You mention that you want GPU-class performance:
but now keeps everything on the CPU and slows things down quite a bit
and wish to use 300-unit hidden size and 10M-word dictionaries.
This means that (assuming float32
), you'll need 4 * 300 * 10M * 2 bytes = 24 GB just to store the parameters and the gradient for the output layer.
Hierarchical Softmax (HSM) doesn't reduce the memory requirements - it just speeds up the training.
Realistically, you'll need a lot more GPU memory, because you'll also need to store:
other parameters and their gradients
optimizer data, e.g. velocities in momentum training
activations and backpropagated temporary data
framework-specific overhead
Therefore, if you want to do all computation on GPUs, you'll have no choice but to distribute this layer across multiple high-memory GPUs.
However, you now have another problem:
To make this concrete, let's suppose you have a 2-level HSM with 3K classes, with 3K words per class (9M words in total).
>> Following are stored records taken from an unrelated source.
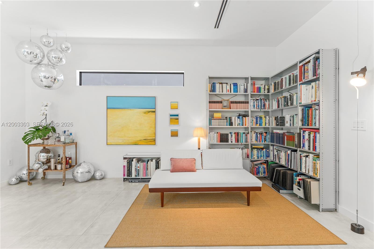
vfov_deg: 73.7
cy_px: 124
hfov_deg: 96.7
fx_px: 166
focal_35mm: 16
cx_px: 187
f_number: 8
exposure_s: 1/3
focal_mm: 16
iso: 400
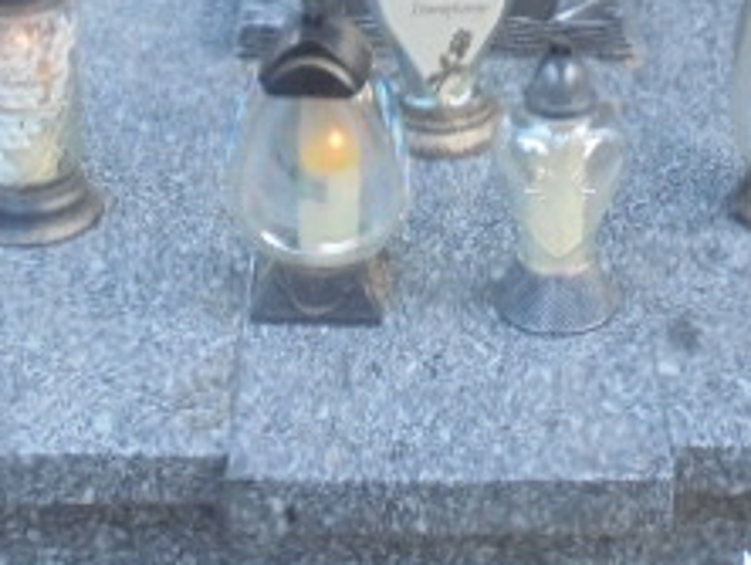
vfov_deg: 14.4
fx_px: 2128
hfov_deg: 20.0
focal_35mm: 98
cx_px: 409
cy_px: -203
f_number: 4
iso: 400
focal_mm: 6.1
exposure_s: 1/20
You distribute the 3K classes across 8 GPUs, so that each hosts 384 classes.
What if all target words in a batch are from the same 384 classes, i.e. they belong to the same GPU? One GPU will be doing all the work, while the other 7 wait for it.
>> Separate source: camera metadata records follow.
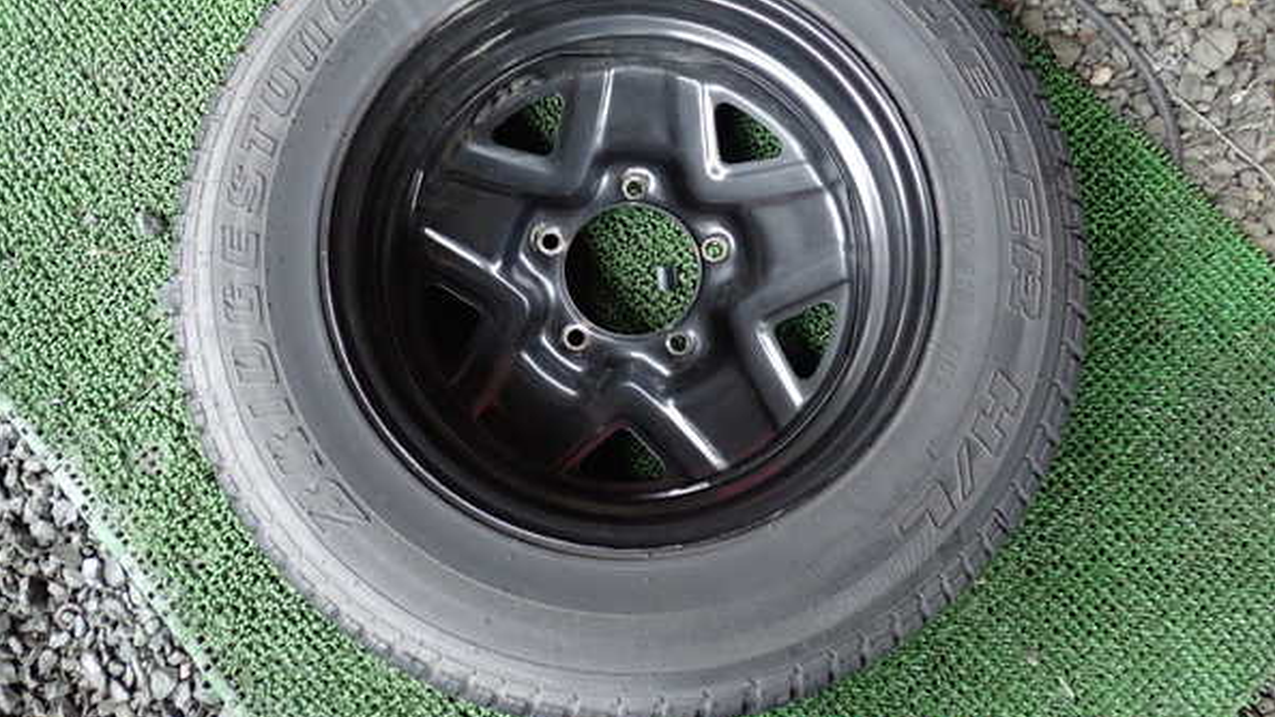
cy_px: 288
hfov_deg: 59.5
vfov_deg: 35.5
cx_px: 640
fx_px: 1116
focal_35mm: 33
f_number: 2.3
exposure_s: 1/25
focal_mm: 5.4
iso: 800
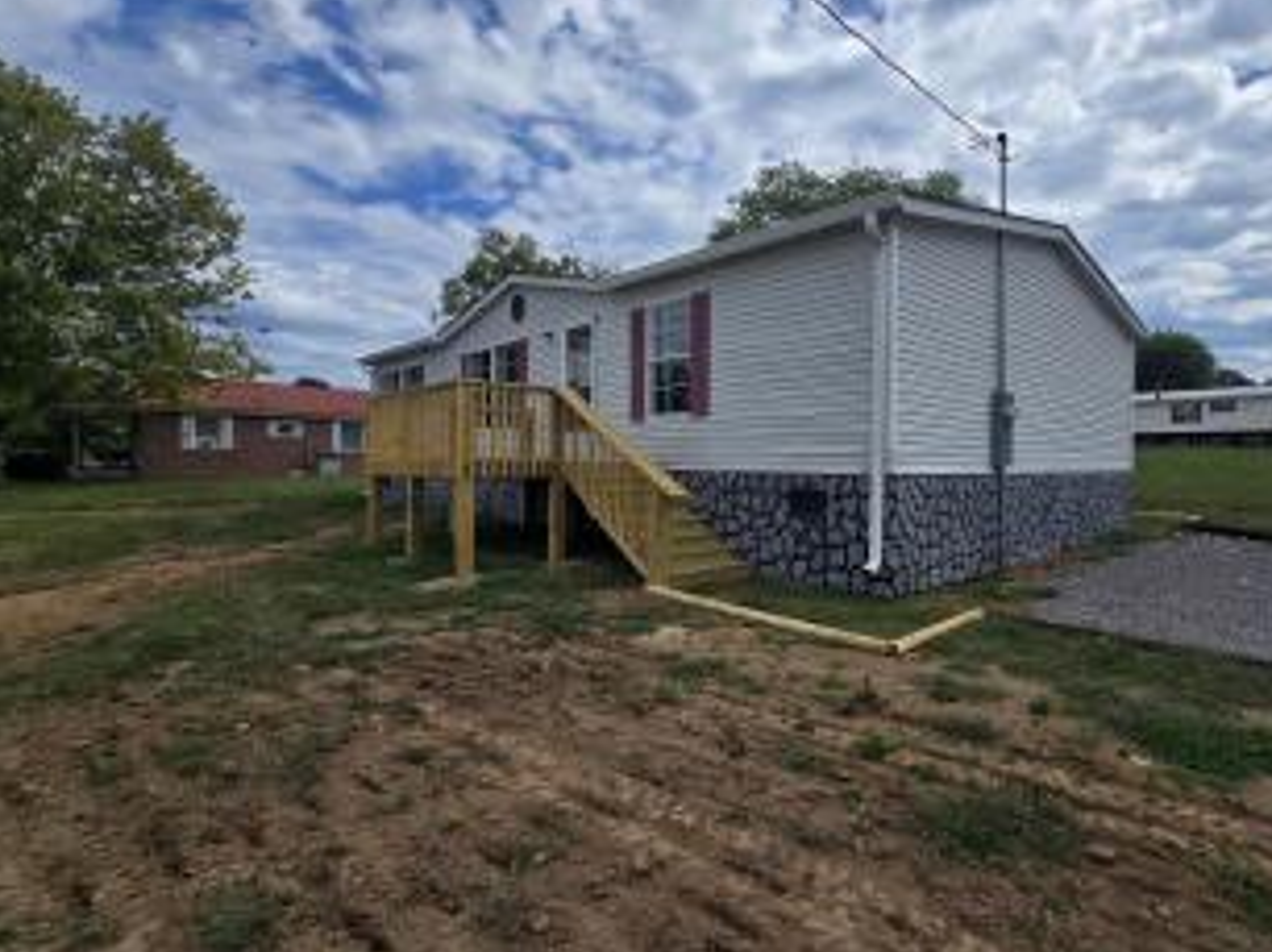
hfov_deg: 90.2
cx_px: 748
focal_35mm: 17
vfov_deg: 74.6
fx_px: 624
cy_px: 457
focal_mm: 2.2
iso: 50
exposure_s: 1/3531
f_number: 2.2
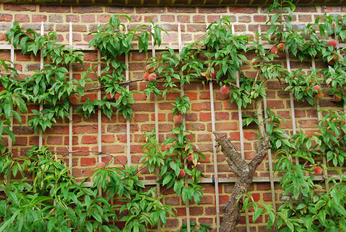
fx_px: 419
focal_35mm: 44
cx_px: 173
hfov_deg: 44.9
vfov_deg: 30.9
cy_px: 116
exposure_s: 1/15
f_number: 8
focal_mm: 29
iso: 100
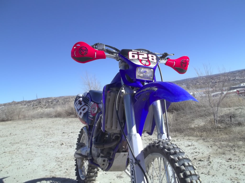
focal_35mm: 33
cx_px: 122
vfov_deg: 42.9
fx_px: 234
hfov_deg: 55.4
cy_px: 92
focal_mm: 5.9
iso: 64
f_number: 8
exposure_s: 1/125
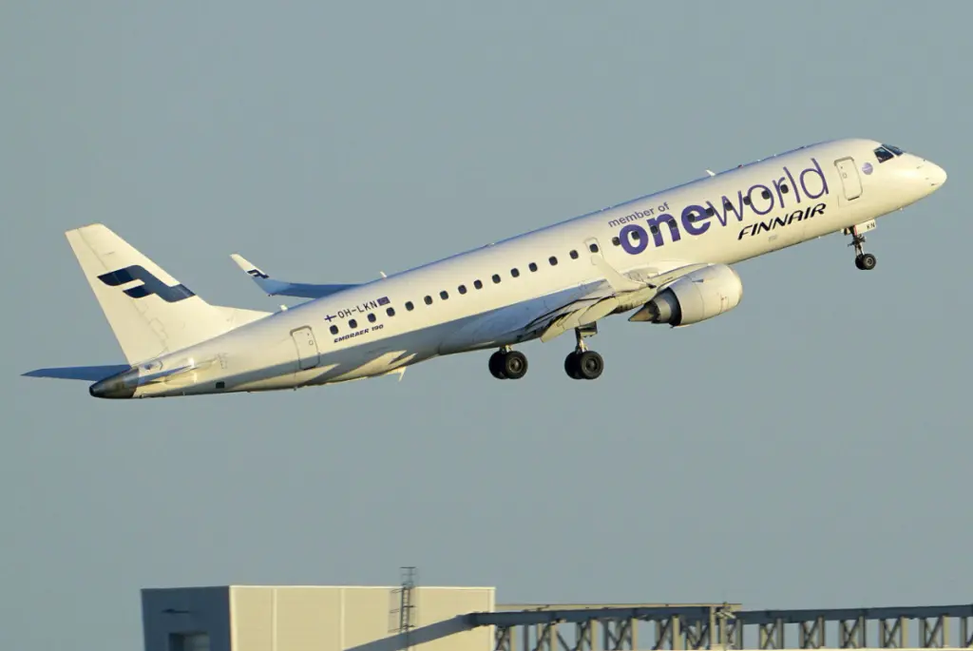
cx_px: 486
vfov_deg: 3.4
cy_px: 326
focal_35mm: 400
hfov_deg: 5.1
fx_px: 10822
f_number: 8
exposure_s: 1/500
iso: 125
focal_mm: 400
The problem is that even if the target words in a batch belong to different GPUs, you'll still have the same performance as in the worst-case scenario, if you want to do this computation in TensorFlow (This is because TensorFlow is a "specify-and-run" framework -- the computational graph is the same for the best case and the worst case)
What is the best way to do this to both be scalable to large class counts and efficient?
The above inefficiency of model parallelism (each GPU must process the whole batch) suggests that one should try to keep everything in one place.
Let us suppose that you are either implementing everything on the host, or on 1 humongous GPU.
If you are not modeling sequences, or if you are, but there is only one output for the whole sequence, then the memory overhead from copying the parameters, to which you referred, is negligible compared to the memory requirements described above:
400 == batch size << number of classes == 3K
In this case, you could simply use gather
or embedding_lookup
(Although the copying is inefficient)
However, if you do model sequences of length, say, 100, with output at every time step, then the parameter copying becomes a big issue.
In this case, I think you'll need to drop down to C++ / CUDA C and implement this whole layer and its gradient as a custom op.